WOW, buckeye WCF Last Dance is stunning! How tall is she? My buckeye WCF Day Dream Believer is 37". She is Van Lo bred, so it makes sense that she is so tall.


----------



## targetsmom (Jan 26, 2012)

Thanks for the comments on Mira and Dancer. Should have pointed out that Mira is a frame overo and possibly splash (hair samples on their way) and the baby is Max who died last year.

Dancer is AMHA/AMHR and PtHA and 34". My dressage instructor wants one just like her in 16 hand size! She is also being tested for splash as she has two blue eyes (to Mira's one). Her sire is FWF Little Wardance and her dam is a Superior Dam in AMHR with a couple of National Champions that are full sisters to Dancer.

Just for the record, Maggie (above, that I adore) and Princess are paternal half sisters.


----------



## All Decked Out Mini Farm (Jan 26, 2012)

targetsmom said:


> Thanks for the comments on Mira and Dancer. Should have pointed out that Mira is a frame overo and possibly splash (hair samples on their way) and the baby is Max who died last year.
> 
> Dancer is AMHA/AMHR and PtHA and 34". My dressage instructor wants one just like her in 16 hand size! She is also being tested for splash as she has two blue eyes (to Mira's one). Her sire is FWF Little Wardance and her dam is a Superior Dam in AMHR with a couple of National Champions that are full sisters to Dancer.
> 
> Just for the record, Maggie (above, that I adore) and Princess are paternal half sisters.


Oh ok, she is beautiful! Oh wow, Dream was bred to FWF Little Wardance before we got her, she had a lovely colt.



I love all your little ones, they are too cute!


----------



## chandab (Jan 26, 2012)

targetsmom said:


> Toffee (Alamos Sirs Toffee Snow):


I like them all, but this dark mare with the blue eyes is so striking.


----------



## roxy's_mom (Jan 26, 2012)

Love everyone's pintos! I'm seeing some crazy pinto patterns going on too! Here are my three pintos - all mares. I've NOT color/pinto pattern tested any of these horses yet but will be once I get some money together.

Country Acres Pickin Wild Flowers - A/R - grayed out chestnut sabino or overo- she has a bald face with her left eye 1/2 blue






Here's some baby pics of the above horse

hours old here






5 months old






Morning Glory's Silver Bullette - A/R silver dapple tobiano I believe with roaning






Pick Pocket Centurian's Deelite - A/R bay tobiano with roaning






Here's a group pic of all three together:






Becky M.


----------



## Miniequine (Jan 27, 2012)

Just for the record, Maggie (above, that I adore) and Princess are paternal half sisters.

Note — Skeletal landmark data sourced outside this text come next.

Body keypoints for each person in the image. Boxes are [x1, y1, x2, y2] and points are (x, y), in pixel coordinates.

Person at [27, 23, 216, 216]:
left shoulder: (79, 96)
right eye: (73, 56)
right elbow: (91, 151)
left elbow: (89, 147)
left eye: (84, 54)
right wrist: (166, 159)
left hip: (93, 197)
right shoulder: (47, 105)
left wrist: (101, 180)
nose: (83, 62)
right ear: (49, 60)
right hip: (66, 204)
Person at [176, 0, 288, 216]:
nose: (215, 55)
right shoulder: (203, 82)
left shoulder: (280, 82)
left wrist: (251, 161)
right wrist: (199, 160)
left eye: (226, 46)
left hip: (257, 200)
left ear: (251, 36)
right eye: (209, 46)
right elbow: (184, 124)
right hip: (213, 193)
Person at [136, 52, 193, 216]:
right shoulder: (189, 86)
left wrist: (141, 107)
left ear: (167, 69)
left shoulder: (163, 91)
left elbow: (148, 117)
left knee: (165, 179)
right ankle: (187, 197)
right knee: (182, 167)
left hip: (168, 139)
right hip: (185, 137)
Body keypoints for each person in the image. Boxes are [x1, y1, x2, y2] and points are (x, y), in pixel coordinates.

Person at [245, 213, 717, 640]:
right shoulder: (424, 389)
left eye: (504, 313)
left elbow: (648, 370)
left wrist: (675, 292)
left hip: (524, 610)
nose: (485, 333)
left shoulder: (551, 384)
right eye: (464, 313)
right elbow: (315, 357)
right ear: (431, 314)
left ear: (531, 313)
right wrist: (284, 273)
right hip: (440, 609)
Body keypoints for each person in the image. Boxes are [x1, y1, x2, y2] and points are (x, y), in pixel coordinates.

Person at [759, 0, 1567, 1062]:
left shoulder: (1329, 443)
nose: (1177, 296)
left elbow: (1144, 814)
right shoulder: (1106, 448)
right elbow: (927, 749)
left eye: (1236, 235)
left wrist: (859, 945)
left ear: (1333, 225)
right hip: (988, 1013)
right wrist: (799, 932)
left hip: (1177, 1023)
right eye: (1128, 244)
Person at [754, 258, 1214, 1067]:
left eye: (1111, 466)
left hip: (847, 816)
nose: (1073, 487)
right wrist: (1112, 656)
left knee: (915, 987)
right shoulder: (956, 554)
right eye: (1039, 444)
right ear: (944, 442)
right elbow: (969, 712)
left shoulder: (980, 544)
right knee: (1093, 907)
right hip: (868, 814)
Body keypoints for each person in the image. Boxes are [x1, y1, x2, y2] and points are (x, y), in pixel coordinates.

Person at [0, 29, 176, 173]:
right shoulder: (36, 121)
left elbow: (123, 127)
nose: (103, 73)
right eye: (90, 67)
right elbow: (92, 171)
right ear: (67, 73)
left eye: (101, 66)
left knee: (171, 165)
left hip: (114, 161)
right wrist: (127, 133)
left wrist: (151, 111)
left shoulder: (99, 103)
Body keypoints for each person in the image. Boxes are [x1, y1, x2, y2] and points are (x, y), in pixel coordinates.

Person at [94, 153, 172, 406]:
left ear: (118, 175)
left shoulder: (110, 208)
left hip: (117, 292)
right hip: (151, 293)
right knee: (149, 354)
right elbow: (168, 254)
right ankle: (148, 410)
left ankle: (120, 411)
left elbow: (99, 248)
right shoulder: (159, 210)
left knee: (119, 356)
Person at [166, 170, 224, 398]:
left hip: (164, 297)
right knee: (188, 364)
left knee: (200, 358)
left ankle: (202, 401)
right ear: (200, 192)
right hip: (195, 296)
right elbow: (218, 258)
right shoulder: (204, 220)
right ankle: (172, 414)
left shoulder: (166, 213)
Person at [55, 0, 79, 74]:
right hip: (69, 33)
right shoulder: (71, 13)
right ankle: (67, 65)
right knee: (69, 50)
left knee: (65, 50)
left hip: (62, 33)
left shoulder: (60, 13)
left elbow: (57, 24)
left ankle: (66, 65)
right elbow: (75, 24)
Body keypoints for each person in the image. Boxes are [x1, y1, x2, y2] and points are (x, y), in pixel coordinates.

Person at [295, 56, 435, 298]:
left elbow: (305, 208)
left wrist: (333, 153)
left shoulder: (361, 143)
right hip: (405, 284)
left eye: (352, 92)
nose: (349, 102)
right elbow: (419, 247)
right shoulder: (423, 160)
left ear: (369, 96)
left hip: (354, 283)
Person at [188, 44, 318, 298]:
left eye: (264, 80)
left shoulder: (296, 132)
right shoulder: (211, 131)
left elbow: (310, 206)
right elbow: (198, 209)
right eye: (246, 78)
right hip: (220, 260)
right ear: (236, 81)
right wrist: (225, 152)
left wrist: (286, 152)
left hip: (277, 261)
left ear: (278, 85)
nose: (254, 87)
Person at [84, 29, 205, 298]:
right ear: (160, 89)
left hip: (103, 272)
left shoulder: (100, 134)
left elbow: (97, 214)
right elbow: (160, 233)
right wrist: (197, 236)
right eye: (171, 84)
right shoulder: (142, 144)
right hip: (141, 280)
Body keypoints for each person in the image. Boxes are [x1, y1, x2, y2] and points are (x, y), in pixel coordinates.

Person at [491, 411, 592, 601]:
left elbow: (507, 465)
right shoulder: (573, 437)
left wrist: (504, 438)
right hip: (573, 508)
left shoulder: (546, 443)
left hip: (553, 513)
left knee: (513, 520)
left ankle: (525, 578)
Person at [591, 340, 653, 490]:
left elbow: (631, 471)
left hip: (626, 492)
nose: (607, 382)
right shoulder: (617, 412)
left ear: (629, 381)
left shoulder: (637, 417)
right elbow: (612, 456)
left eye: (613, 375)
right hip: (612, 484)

Aww... I will tell Maggie,, her sister is working hard and showing..... Maggie has weaned her colt and

taking it easy.



Thanks. She is our special girl


----------



## lucky lodge (Jan 28, 2012)

my 2 tiny toy snippets sapphire and her foal lady


----------



## Bizekl (Jan 28, 2012)

Here's my Havenbrooks Encore Hot Tamale, Meadow, and Rusty...


----------



## J Gracey (Jan 30, 2012)

Here are two of my pintos that Shelia and I have the honor of purchasing from Toni Pierce of Quintessa Farm. QF Entrana Di Dominus and Quintessa Tribute Vecchio.


----------



## REO (Jan 31, 2012)

PLEASE do come have a visit to my website! (link in my signature)

I have

14 black pintos (and 3 that look solid but are pintos)

5 red pintos

1 silver pinto

1 palomino pinto

1 buckskin pinto

1 bay pinto

Way too many to post LOL


----------



## Hayley~Diaz (Feb 7, 2012)

i love pintos and i am planning to specialise in breeding pintos


----------



## Lil Timber Buck (Feb 16, 2012)

Timber and Stormy


----------